Ob Kollege Strate nun pro bono arbeitet oder nicht ist völlig egal. Ein Anwalt seines Formats wird auf jeden Fall 100% seiner Kraft in den Fall stecken. Das ist er schon seiner Reputation schuldig, und so wird jeder angesehene Anwalt handeln.
Es kann freilich sein, dass andere Kosten so eine Sache verzögern. Wenn ein Anwalt pro bono arbeitet heisst das nicht unbedingt, dass er die Kosten, z.B. für Gutachten, aus eigener Tasche bezahlt. Das ist üblicherweise Sache des Mandanten bzw. seiner Familie.
Wissenschaftliche Gutachten kosten tausende Euro. Die müssen aufgebracht werden. Das kann einen solchen Fall auch verzögern.

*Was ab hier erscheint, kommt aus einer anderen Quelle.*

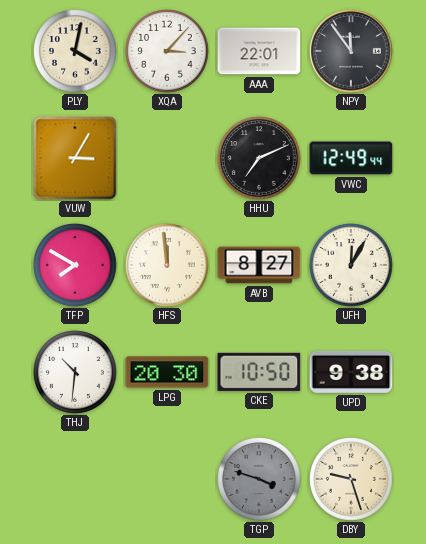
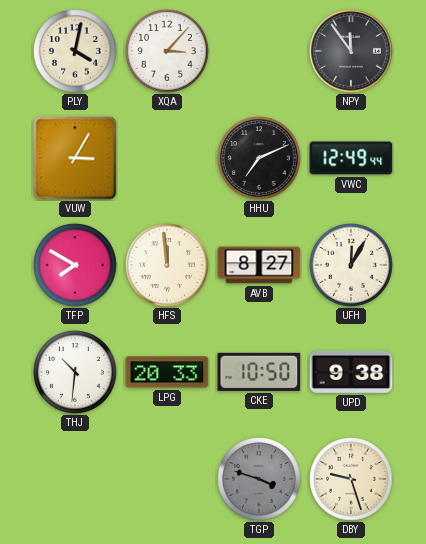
AAA: 22:01 -> none
LPG: 20:30 -> 20:33
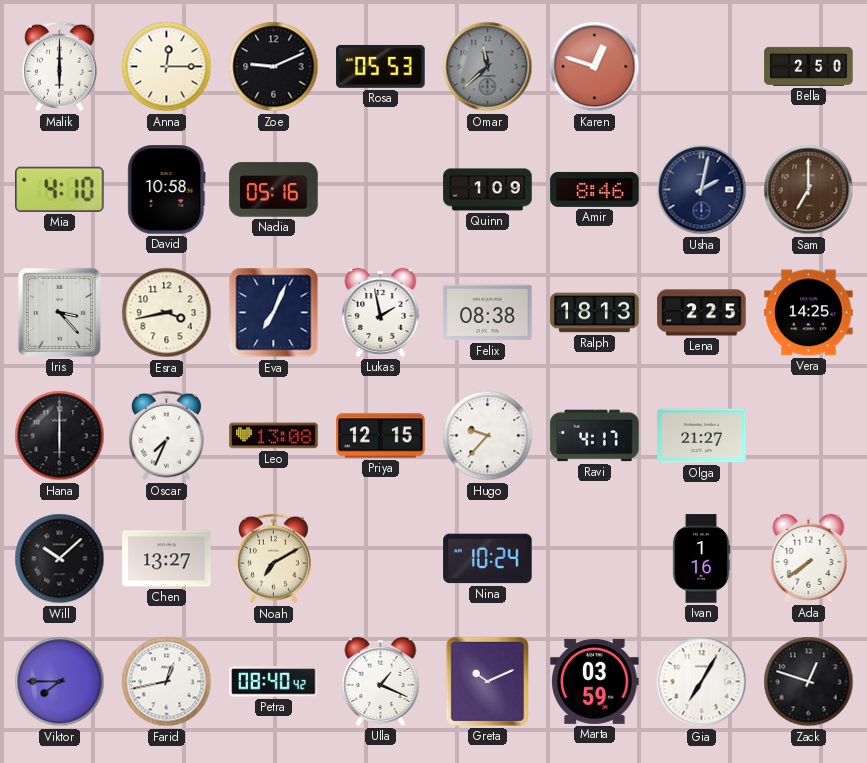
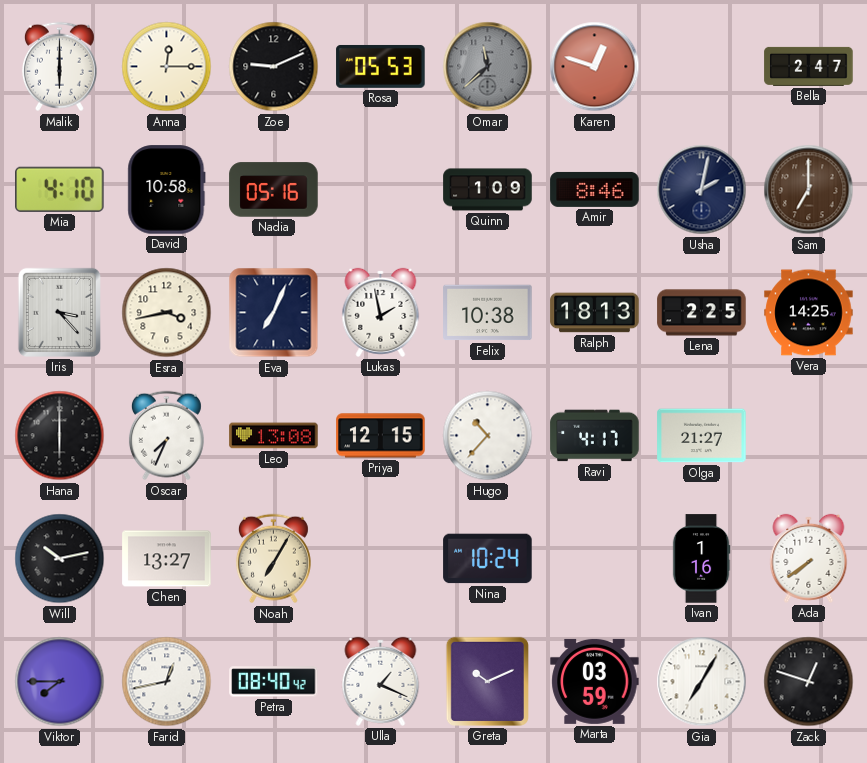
Bella: 2:50 -> 2:47
Felix: 08:38 -> 10:38
Hugo: 9:37 -> 10:37
Will: 10:08 -> 10:13
Noah: 7:10 -> 7:05
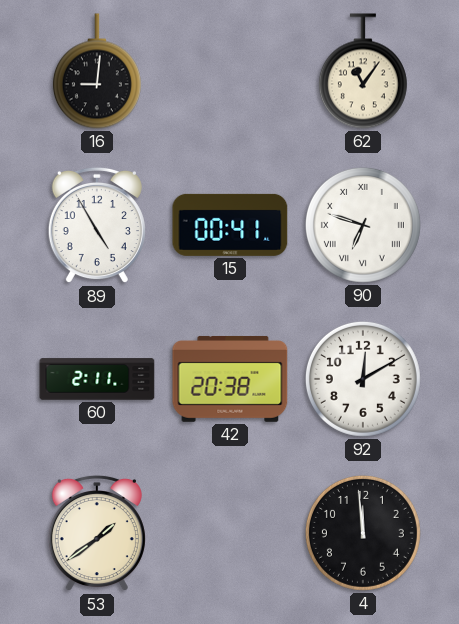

Ich habe allen Respekt vor meinem Kollegen. Ich bin sicher, wenn er diesen Fall übernommen hat, dass er einen Erfolg zumindest für möglich hält. Er bekommt vermutlich hunderte Anfragen pro Jahr, aufgrund seiner Reputation, und wird vermutlich nur einen oder zwei dieser Fälle übernehmen.

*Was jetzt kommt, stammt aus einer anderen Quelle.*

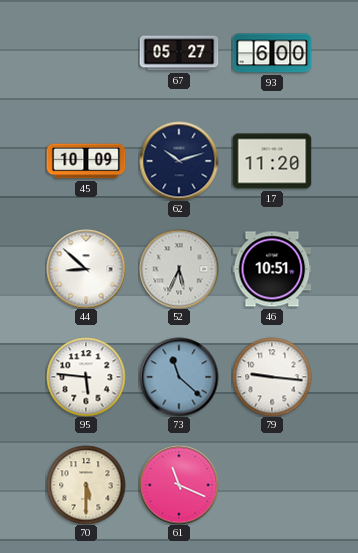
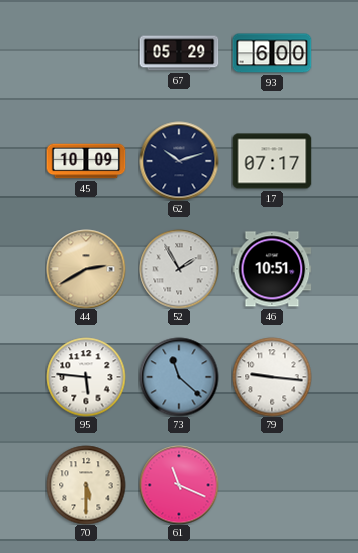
67: 05:27 -> 05:29
17: 11:20 -> 07:17
44: 8:52 -> 2:40
44 dial: white -> champagne
52: 5:34 -> 1:55
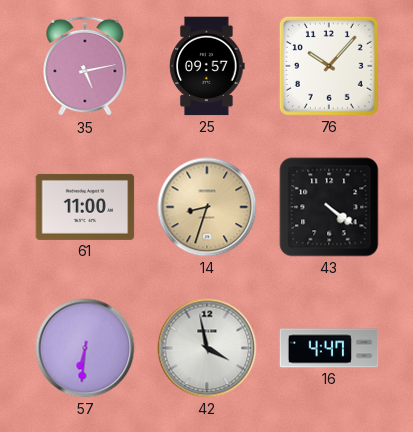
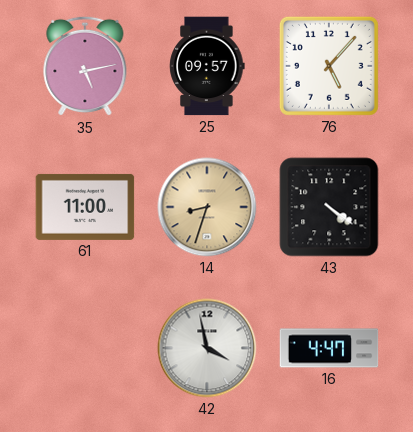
76: 10:07 -> 5:07
57: 6:31 -> none
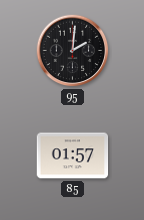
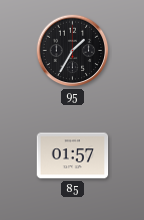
95: 2:01 -> 1:35
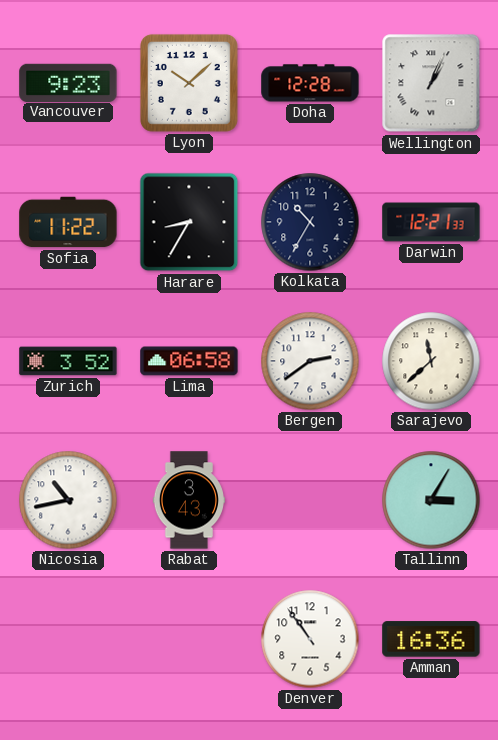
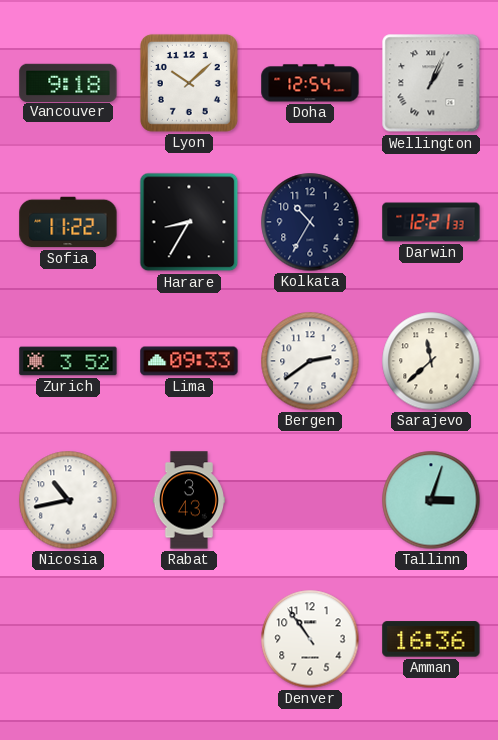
Vancouver: 9:23 -> 9:18
Doha: 12:28 -> 12:54
Lima: 06:58 -> 09:33
Tallinn: 3:05 -> 3:03
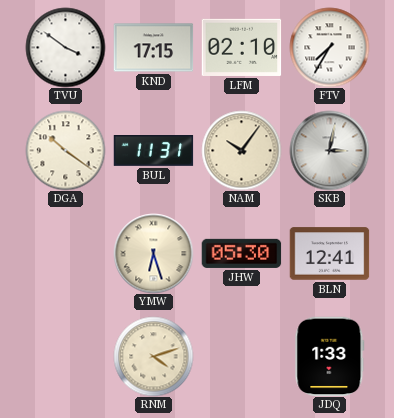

Ich mache es in solchen Fälle so: ich lege den Mandanten durchaus dar, wie ich die Chancen sehe. Und niemals verspreche ich, dass es 100% klar ist, dass wir gewinnen. Das gibt es nicht, da man in der Justiz am Ende immer mit Menschen zu tun hat, welche die Entscheidung fällen. Und Menschen, also auch Richter, können irren.
Ich lege dann dar, warum ich denke, wir haben eine Wahrscheinlichkeit von 60, 50, 40, oder 30% etc. und lasse dann den Mandanten entscheiden. Manchmal sage ich auch: "Es tut mir leid, aber ich denke, die Wahrscheinlichkeit, dass wir gewinnen ist so gering, dass ich den Fall nicht übernehmen kann. Ich halte es nicht für fair, Ihnen Geld abzunehmen, wenn ich nicht überzeugt bin, dass wir Erfolg haben werden."
Insofern denke ich, Kollege Strate glaubt schon, dass er erfolgreich sein kann. Aber das heisst noch lange nicht, dass es auch so sein wird.
Wie gesagt, ich persönlich kann mir, auf der Basis unserer Infos hier, keinen Erfolg vorstellen. Aber ich wünsche den Darsows alles Gute.